Perspectives on STAAR Testing for Students
Every year, students sit for hours on end in classrooms, the occasional crinkle of a paper or the drop of a pencil the only sounds cutting through a stiff silence. This eerie quiet is synonymous with STAAR testing, a Texas-mandated standardized test administered to all public school students in HISD and other districts.
STAAR testing has already begun this year, and many Bellaire High School students have already taken an English assessment. Biology, U.S. History and Algebra 1 are soon to follow. Many of my peers roll their eyes at the mention of STAAR, the tedious preparation that precedes it often more challenging than the test itself. Many criticisms of the test, whether from parents, teachers, or students, have started a state-wide debate regarding the effectiveness of the STAAR.
“In my opinion, I think that the idea of testing students to see if they have surpassed the expected academic standards is not bad,” says freshman Sophie Lamothe. “It’s just very tedious and exhausting. I don’t think it’s beneficial.” Sophie’s opinion is shared with many of her peers. No matter a student’s grades or academic achievements, one rarely hears anyone sing the STAAR’s praises.

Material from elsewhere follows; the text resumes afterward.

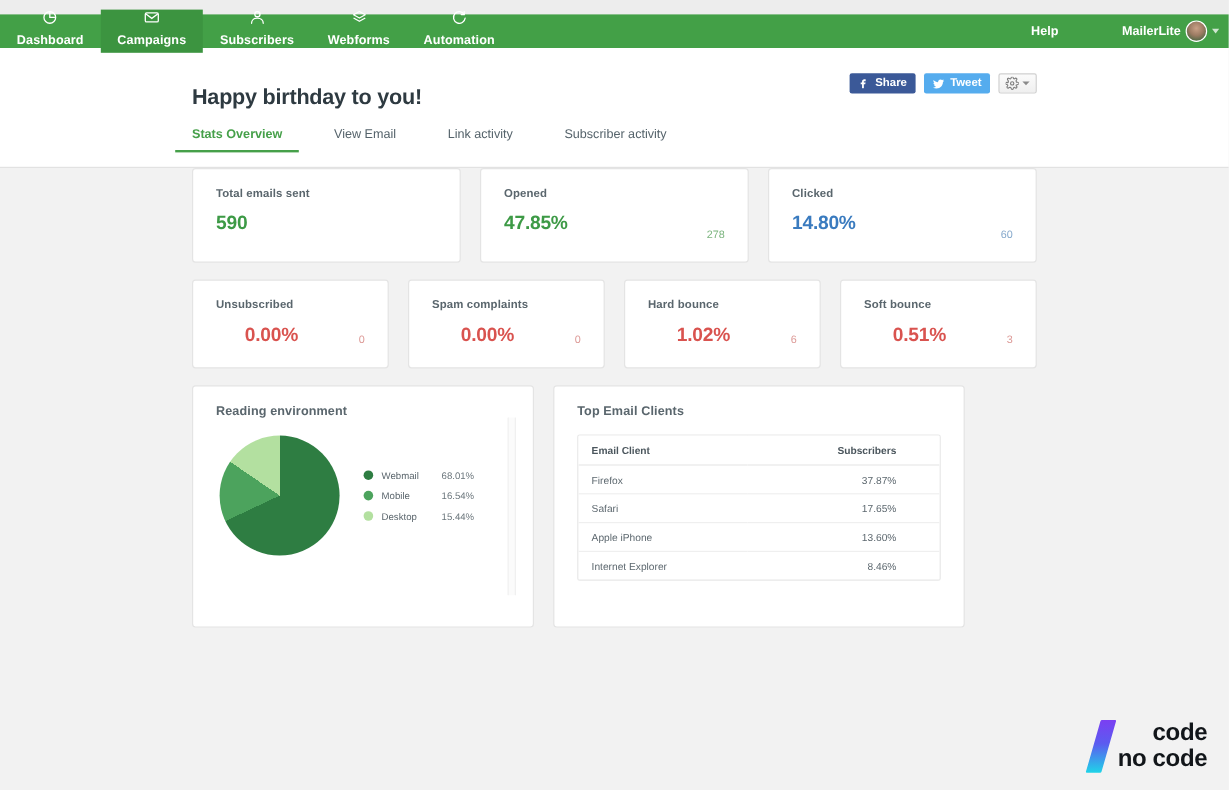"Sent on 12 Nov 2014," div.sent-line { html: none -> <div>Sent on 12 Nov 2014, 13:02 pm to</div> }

Not only do students question the effectiveness of STAAR, some question its ethicality as well. Anne Greene, also a freshman at Bellaire, argues that STAAR is not a fair way to evaluate students. “Pearson is just taking advantage of schools. They have to pay for this horribly written test that doesn’t even do a good job of evaluating us. It’s basically a scam.” The negative student response just adds to the concern surrounding the test, especially considering Pearson’s multi-million dollar price tag, which is reportedly an estimated $90 million per year.
Even teachers harbor ill-feelings towards the infamous test. Elizabeth Chapman, one of Bellaire’s English teachers, believes there is a better way to test her students’ aptitude.
“I think that there are some standardized tests that can give us insight into what students have learned and achieved, but I don’t think that STAAR is one of them.” As to an alternative, she suggests a more widely administered test. “I would much rather see our state use the SAT which has the added benefit of preparing students for college than our own state test.”
With STAAR gaining more criticism statewide, it seems unlikely that many future Texans will have to take it. However, for the time being, students from Bellaire High SWchool and across the state will keep studying and preparing for STAAR, regardless of its dubious benefits.